Regresó a su cuarto, encendió la lámpara. Los perros, Dunas y Regio, rescatados de la calle, se encendían con emoción cuando la veían despertar, no podían esperar a que los sacara a pasear a la calle, a que corriera junto a ellos. Movían su cola y sacaban la lengua, Sofía les tomaba miles de fotografías, otra prueba más de cariño, pensaba, le gustaba inundarse de ellas.

Y les tenía emoción, les tenía apego, los procuraba y le preocupaban. Sabía perfectamente que no los quería. Los miraba y sonreía, sus pequeñas bestias que la socorrían cuando escuchaban ruidos extraños dentro del edificio, despertaban y se acercaban a la puerta. Protectores del umbral.

Se puso su sudadera y se miró al espejo, se acercó. Había algo distinto en ella esa mañana, se observó hasta tener su rostro tan de frente que podía ver el cambio en la forma de su pupila, lo entendió tan de pronto, todo tenía sentido.

No era ella, no estaba loca, simplemente no había otra forma en la que sucediera, estaba destinado a pasar. Sonrió, no podía negarse ahora que se había encontrado. Tanto tiempo buscándose, mirándose a través de ella y de los demás, todas esas fotografías que ahora le parecían inútiles e inservibles pero que después habrían de convertirse en el único lazo que la conectarían con la realidad.

“Todo estará bien eventualmente”, se decía una y otra vez. Cuando tenía una entrevista de trabajo, cuando iniciaba un nuevo día en el que se sentía devastada. Los funerales de amigos, de familiares, de hermanos. No sabría cuándo lo estaría pero sabía que pasaría, que todo estaría bien.

Abrió su diario y comenzó a escribir, por fin lo había encontrado, el momento perfecto, por fin se había encontrado mirándose al espejo, se había reconocido y no podía negarse. Tendrían que saberlo todos, llegaría la sana liberación del alma sobre el cuerpo.
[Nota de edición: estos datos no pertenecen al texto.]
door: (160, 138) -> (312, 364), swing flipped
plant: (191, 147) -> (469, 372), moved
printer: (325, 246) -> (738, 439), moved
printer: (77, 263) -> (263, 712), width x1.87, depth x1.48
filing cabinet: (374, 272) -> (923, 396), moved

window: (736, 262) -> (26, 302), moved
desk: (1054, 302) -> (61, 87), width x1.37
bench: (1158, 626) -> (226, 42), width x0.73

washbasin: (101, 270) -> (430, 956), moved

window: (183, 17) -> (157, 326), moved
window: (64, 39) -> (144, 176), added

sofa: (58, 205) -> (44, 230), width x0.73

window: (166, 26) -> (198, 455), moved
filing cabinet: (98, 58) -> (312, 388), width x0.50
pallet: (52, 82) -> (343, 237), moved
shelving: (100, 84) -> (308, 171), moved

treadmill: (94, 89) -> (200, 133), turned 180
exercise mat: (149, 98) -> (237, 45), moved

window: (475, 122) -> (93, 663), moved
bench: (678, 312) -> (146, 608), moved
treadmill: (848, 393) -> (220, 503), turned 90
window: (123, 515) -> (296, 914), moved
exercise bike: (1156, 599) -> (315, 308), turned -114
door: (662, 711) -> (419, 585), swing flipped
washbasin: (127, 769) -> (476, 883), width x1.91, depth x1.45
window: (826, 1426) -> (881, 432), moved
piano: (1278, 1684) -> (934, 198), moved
Estaba a punto de amanecer, abrió la puerta. El frío viento de mañana la despertó por completo, se acercó a la terraza y esperó, como todas las mañanas, el amanecer. El cantar de los pájaros, el olor a esperanza. No podría estar más contenta, saberse tan consciente de ese momento, vivirlo hasta el final.

Había escrito el final de una novela que nunca pudo terminar, las dos tomadas de la mano caían hasta el fondo del mar en una incepción de ideas mentales anidadas dentro del sueño, donde podría amarla, donde podría mirarle distinto. Al último momento, cuando el dragón estaba a punto de devorarlas, le soltaba la mano, sabía que no era ella, que era sólo el reflejo de una imagen construida por su cabeza.

La dejó y se dejó ir. Las sonrisas compartidas, los roces entre las piernas, los abrazos, los besos en la frente. Las conversaciones compartidas, las lágrimas que se derrocharon alguna vez, los consejos y las palabras transmitidas de una mujer perfecta que no pudo ser. “Hasta luego”, se decía, mientras con una sonrisa aterrizaba sobre el concreto de la avenida completamente vacía. No estaba loca, simplemente no podía amar.